Nature is the most fundamental and bare form of art. It doesn’t need paint or canvas, pencil or paper- it simply is. Photographer Alaine Delorme was able to capture a fleeting beauty of nature in his stunning Starling photographs. Each year in Europe around February or March, the Starlings come together is breathtaking displays, blanketing the sky in clouds of flapping wings and motion. These flock called murmurations are a ballet of constant motion as the flock dives and dips in perfect synchronization. The flocks can range anywhere from 100 to thousands of birds.

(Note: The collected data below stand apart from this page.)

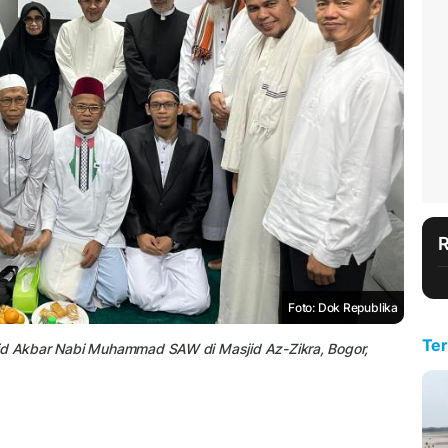
Foto: Dok Republika
Ter
lid Akbar Nabi Muhammad SAW di Masjid Az-Zikra, Bogor,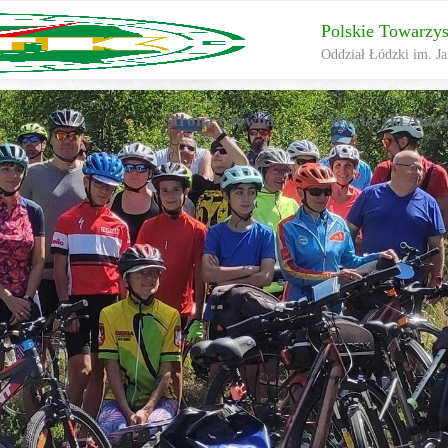
Polskie Towarzy
Oddział Łódzki im. Ja
Przejdź
Strona Główna
Wycieczki Auto
do
treści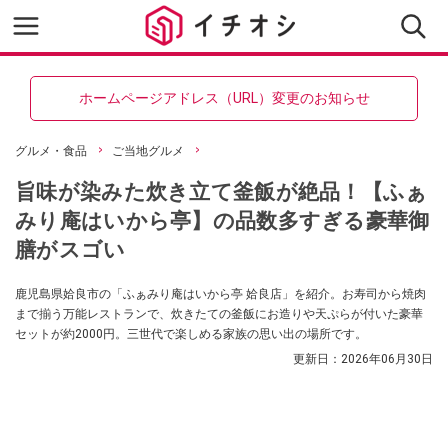
ホームページアドレス（URL）変更のお知らせ
グルメ・食品
ご当地グルメ
旨味が染みた炊き立て釜飯が絶品！【ふぁ
みり庵はいから亭】の品数多すぎる豪華御
膳がスゴい
鹿児島県姶良市の「ふぁみり庵はいから亭 姶良店」を紹介。お寿司から焼肉
まで揃う万能レストランで、炊きたての釜飯にお造りや天ぷらが付いた豪華
セットが約2000円。三世代で楽しめる家族の思い出の場所です。
更新日：
2026年06月30日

The dancing starlings are, beyond a doubt, the performers of the skies. Often times it’s easy to forget that even animals can be incredible artists. Their mesmerizing displays have inspired countless of poems, such as Mary Oliver’s “Starlings in Winter”:
“They are acrobats in the freezing wind. And now, in the theater of air, they swing over buildings, dipping and rising; they float like one stippled star that opens, becomes for a moment fragmented, then closes again…”
Here is a beautiful video of the starlings’ murmurations:
Mary Oliver describes the starlings as acrobats, pulsing through the atmosphere like stars- and they truly are. But what amazes me most about the starlings is their ability to move as one; thousands of birds coming together in a startling entity of life and sound. I think it’s important to appreciate these wonders of nature, as fleeting as they are. Ultimately, they remind us to recognize beauty in the simplest of things.